Some doctors may advise their immunocompromised patients to take a break from their medication a few weeks before or after their dose to help the body build an immune response.
However, there is no consensus or evidence demonstrating the benefits of this or the correct timing.
“There is no evidence for it” [how to] balance between disease and protection. We kind of make decisions and collect evidence and try to act in real time,” Siebert said.
He explained that many of these drugs have long half-lives, meaning they can still be in the blood or body 2 weeks after pausing.
“So the reason for stopping the drug that will last 5 weeks and 2 weeks doesn’t make sense,” he said.
For some people, taking even a week off can trigger a flare-up, which can lead to more problems.
“I’ve had some people who haven’t had an eruption in 20 years, so they may be more willing to reduce [or stop their current medication], while I have had a number of people whose disease is still very active and difficult to control, and even a [week’s break] could be a disaster for them,” Siebert said.
He emphasized the importance of individual decision-making and acting on a case-by-case basis.
“The reason there’s no consensus is that one of the things that has consistently come up… [of research] is that having active disease increases your risk of [more severe COVID-19],” he said.
“[If you stop,] not only do you flare up, which in itself seems bad, but you’re also more likely to get steroids and other rescue treatments,” he added, highlighting the complexity of the decision.
Liu also reiterated that studies to date have not been able to specifically demonstrate any particular protocol to follow regarding pre- or post-vaccination medication,” except for the main point that [these] patients need a third dose.”
Siebert said current US guidelines suggest stopping the chemotherapy drug methotrexate, for example, 2 weeks before vaccination. This is largely based on data from flu, which showed that a break of several weeks prior to vaccination helped the immune response.
The British Society for Rheumatology, on the other hand, recommends that patients continue to take their regular medications.
“If you’re on a regular weekly drug or daily drug, the general feeling is that you shouldn’t stop taking it. There are always exceptions. But try to avoid steroids around the time of your vaccine.
— Dr. Stefan Siebert
Although the study included a more limited cohort and the median age of the patients was more than 65 years old, Hirschwerk said: “There is ample data to speak of the value of a third dose in younger immunosuppressed patients – especially those taking B-cell inhibitory cells.” get medication.”
Siebert advised immunocompromised people to limit the time they spend in indoor environments and crowded places as much as possible.
“The data for indoors and lack of ventilation is still huge.

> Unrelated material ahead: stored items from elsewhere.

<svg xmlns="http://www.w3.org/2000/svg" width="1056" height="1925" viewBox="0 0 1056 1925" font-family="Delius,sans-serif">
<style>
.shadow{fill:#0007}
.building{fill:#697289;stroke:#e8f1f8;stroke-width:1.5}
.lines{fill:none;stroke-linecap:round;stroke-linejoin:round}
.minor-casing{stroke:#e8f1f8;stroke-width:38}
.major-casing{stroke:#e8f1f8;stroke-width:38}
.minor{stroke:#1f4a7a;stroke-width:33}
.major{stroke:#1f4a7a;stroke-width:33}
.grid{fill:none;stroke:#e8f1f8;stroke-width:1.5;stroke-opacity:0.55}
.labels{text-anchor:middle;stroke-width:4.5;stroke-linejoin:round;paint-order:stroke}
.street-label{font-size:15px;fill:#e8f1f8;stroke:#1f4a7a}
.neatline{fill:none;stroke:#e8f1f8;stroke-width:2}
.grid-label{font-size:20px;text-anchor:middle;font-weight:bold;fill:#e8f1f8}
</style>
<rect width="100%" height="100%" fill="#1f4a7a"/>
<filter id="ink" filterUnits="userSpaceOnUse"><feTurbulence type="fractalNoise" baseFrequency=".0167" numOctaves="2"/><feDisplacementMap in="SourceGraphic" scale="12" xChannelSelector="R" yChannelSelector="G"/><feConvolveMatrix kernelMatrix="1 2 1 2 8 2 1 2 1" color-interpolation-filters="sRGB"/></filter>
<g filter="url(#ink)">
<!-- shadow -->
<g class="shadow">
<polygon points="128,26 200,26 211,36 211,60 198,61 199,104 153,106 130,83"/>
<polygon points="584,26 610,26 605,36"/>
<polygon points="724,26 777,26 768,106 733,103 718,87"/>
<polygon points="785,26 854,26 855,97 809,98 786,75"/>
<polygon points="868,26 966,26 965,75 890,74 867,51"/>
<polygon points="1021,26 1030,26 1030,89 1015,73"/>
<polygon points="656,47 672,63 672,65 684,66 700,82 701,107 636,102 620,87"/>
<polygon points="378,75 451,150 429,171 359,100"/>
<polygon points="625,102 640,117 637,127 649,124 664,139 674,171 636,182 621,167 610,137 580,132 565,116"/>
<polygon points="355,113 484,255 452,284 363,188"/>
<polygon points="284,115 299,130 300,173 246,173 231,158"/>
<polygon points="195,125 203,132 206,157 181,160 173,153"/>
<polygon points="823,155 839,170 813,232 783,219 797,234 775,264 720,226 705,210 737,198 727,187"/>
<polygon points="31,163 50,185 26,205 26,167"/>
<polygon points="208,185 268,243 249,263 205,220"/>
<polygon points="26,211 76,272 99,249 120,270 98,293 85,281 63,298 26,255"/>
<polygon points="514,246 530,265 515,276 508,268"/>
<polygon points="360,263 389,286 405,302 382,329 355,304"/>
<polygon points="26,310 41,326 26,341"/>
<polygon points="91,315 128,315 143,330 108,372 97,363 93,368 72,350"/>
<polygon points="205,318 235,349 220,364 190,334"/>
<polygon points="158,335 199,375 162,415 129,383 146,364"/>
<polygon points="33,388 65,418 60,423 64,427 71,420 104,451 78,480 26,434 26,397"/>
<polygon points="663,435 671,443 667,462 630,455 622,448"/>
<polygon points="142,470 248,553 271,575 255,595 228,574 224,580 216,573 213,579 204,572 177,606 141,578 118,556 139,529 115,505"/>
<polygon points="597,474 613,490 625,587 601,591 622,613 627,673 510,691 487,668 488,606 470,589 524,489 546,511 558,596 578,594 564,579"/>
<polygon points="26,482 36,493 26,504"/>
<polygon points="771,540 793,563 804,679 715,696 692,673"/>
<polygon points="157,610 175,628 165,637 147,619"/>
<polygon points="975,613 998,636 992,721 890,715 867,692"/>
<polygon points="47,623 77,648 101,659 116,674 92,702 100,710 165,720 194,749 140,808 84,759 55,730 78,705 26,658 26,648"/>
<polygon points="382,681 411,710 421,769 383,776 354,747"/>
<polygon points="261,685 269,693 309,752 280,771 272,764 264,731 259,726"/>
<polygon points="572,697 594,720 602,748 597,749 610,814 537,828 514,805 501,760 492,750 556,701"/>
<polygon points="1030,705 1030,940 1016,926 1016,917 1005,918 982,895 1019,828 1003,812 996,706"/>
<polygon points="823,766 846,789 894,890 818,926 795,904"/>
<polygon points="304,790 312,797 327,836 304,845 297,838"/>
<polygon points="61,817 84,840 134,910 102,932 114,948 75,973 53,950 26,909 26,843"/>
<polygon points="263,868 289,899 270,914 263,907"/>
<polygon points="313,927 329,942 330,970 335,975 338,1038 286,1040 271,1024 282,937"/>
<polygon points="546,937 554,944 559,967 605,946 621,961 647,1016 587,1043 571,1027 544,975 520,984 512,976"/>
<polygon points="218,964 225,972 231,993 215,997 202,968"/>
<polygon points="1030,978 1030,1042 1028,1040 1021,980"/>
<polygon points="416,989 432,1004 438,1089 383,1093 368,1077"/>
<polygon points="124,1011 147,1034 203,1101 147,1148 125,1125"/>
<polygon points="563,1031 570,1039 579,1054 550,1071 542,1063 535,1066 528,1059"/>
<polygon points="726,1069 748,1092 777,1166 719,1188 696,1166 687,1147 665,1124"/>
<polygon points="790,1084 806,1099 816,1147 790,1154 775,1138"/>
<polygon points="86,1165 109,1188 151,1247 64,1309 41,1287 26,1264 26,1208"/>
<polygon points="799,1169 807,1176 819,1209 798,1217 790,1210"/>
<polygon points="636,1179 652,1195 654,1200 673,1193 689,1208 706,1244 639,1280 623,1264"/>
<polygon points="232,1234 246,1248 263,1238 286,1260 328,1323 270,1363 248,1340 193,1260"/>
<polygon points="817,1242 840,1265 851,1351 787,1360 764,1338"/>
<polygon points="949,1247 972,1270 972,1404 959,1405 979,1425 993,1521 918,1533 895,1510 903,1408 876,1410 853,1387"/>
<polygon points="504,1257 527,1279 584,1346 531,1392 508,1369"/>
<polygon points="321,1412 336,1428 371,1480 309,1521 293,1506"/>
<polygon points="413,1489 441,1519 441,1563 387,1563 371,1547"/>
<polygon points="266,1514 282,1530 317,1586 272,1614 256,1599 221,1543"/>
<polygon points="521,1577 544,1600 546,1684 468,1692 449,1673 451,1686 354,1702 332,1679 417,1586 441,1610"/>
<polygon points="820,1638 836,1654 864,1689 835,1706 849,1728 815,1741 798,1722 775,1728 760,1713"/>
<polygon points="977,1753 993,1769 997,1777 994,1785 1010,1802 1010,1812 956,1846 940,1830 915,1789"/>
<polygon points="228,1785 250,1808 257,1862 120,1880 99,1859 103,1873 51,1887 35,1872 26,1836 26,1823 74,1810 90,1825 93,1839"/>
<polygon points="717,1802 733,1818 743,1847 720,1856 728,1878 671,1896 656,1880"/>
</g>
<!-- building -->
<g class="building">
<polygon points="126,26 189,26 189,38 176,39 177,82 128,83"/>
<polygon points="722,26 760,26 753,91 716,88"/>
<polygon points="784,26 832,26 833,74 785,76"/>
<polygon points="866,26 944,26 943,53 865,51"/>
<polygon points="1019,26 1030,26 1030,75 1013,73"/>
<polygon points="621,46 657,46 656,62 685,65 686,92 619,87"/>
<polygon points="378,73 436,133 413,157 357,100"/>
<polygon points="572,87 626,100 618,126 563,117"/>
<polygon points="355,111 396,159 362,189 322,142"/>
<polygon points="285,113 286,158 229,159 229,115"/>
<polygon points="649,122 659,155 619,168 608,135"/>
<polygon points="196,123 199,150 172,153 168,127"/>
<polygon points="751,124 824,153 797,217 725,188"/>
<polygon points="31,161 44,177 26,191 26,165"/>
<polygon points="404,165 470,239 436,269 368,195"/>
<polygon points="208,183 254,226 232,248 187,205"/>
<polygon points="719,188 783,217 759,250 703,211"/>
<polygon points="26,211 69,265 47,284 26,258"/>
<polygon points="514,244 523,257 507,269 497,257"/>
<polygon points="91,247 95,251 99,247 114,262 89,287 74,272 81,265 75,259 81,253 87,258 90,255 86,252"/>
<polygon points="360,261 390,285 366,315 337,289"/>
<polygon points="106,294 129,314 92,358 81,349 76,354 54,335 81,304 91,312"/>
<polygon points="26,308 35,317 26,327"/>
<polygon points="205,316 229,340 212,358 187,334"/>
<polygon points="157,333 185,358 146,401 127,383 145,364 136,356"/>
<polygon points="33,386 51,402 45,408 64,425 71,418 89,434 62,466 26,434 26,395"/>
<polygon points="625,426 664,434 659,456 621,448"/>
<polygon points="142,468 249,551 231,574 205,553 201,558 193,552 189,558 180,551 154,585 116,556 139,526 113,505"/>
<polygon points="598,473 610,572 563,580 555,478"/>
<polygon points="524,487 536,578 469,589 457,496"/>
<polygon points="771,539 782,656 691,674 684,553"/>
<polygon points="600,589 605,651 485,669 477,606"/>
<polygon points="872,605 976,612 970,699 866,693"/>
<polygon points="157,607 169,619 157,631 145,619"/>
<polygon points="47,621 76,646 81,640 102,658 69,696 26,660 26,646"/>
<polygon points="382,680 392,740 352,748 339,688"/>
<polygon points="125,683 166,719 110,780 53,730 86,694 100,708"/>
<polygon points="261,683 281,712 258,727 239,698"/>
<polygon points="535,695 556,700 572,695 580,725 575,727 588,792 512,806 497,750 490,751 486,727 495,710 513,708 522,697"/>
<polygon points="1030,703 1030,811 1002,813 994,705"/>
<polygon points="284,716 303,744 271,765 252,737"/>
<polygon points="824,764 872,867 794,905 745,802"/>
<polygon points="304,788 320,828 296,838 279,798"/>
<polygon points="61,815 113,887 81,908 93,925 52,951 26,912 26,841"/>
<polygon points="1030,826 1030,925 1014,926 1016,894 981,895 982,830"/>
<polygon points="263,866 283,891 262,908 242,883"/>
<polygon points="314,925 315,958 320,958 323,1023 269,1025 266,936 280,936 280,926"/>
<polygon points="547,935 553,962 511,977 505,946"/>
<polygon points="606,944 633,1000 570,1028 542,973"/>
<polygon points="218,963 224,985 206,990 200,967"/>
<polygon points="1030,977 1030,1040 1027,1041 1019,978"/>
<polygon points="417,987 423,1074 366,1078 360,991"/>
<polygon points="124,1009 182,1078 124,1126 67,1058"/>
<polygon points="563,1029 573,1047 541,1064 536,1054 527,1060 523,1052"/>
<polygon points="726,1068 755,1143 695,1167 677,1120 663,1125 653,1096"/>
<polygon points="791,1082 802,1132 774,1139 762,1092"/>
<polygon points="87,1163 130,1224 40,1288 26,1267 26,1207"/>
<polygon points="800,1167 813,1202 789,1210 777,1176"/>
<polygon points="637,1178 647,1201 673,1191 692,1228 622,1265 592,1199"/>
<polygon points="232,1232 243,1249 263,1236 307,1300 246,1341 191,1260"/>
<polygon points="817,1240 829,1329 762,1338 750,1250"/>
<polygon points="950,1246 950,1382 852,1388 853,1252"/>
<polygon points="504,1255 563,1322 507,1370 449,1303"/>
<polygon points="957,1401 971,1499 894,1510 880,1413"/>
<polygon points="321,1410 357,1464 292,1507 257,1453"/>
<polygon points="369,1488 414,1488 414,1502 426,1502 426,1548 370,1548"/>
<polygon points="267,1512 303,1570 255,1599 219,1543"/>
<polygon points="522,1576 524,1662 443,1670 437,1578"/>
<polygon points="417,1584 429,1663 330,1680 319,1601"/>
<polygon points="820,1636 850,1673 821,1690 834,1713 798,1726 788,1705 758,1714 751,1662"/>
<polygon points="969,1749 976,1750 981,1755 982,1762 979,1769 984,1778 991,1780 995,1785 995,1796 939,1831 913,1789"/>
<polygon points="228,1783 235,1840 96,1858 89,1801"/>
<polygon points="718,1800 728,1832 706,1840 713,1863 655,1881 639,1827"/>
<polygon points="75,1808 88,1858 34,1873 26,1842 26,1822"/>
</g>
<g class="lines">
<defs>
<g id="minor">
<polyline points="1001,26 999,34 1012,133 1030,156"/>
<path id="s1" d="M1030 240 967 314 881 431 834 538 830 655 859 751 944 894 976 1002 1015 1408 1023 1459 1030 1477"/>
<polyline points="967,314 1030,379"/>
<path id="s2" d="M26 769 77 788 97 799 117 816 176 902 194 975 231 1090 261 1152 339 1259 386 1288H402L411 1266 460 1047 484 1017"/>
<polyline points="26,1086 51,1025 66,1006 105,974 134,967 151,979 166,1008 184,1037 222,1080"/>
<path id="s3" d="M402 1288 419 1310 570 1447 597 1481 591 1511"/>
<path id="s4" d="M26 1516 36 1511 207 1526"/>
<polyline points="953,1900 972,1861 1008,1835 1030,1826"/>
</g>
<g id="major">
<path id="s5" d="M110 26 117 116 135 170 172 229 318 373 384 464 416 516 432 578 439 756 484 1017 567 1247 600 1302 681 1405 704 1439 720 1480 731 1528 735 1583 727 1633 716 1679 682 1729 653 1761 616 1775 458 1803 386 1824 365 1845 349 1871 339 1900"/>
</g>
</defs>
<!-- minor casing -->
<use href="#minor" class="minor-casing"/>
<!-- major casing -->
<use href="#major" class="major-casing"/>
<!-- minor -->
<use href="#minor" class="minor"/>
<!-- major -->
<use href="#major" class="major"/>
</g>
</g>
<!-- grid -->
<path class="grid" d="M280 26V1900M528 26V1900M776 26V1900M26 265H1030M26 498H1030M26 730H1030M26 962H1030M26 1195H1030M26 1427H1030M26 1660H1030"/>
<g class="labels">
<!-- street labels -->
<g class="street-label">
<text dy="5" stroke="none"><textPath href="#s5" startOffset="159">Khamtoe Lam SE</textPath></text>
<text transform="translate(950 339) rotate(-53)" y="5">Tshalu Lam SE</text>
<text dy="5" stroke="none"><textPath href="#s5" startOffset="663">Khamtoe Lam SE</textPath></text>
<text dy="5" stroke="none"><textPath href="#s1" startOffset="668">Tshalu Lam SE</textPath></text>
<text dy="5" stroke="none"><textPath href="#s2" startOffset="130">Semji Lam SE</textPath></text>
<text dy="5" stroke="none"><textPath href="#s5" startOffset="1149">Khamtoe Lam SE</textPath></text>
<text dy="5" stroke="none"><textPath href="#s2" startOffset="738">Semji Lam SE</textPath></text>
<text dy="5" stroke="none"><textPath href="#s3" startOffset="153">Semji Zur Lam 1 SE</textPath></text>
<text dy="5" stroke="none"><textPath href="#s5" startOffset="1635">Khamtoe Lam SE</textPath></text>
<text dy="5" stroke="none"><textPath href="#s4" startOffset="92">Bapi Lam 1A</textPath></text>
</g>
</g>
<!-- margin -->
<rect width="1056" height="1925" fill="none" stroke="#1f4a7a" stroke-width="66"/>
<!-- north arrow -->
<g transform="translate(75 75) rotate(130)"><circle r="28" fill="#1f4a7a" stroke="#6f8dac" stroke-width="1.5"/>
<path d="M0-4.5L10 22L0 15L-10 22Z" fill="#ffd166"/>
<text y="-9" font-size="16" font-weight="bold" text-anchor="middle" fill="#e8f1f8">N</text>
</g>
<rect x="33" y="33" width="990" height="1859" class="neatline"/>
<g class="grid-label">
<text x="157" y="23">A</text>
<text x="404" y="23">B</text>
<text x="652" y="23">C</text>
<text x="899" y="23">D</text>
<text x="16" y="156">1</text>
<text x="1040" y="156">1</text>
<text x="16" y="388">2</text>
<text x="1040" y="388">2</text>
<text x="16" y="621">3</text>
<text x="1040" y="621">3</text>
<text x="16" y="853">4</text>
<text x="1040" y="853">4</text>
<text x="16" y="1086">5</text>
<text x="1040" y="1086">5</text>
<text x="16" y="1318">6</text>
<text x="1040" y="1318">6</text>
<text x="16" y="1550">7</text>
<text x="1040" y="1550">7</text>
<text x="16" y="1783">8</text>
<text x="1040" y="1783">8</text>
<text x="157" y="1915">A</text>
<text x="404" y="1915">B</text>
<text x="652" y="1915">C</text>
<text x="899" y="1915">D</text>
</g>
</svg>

I’m not as concerned about my patients as they are [outdoors] in the open air or in smaller groups,” he said.
As for vaccines, he recommended immunocompromised people get their third primary vaccine dose unless there’s a medical reason not to get it.
“Then expect to get a booster 6 months later. Try to have common sense in an area with a high prevalence of COVID-19. The safety of social distancing [and] wearing masks will still be key,” he said.
He added that the vaccination status of those around you will also be a factor in making sure you are protected.
“They should be in consultation with their doctor about getting the third dose if they haven’t already. They should be careful about their exposure, that is, especially with [unvaccinated] people. If they are with people, it would still be best to be outside if possible, and people in their group could test themselves, as even immunized people can become infected and spread the virus if they don’t have symptoms.”
— Dr. Margaret A. Liu
“It’s all about minimizing risk while trying to live life. Masks and social distancing are still important,” Liu said.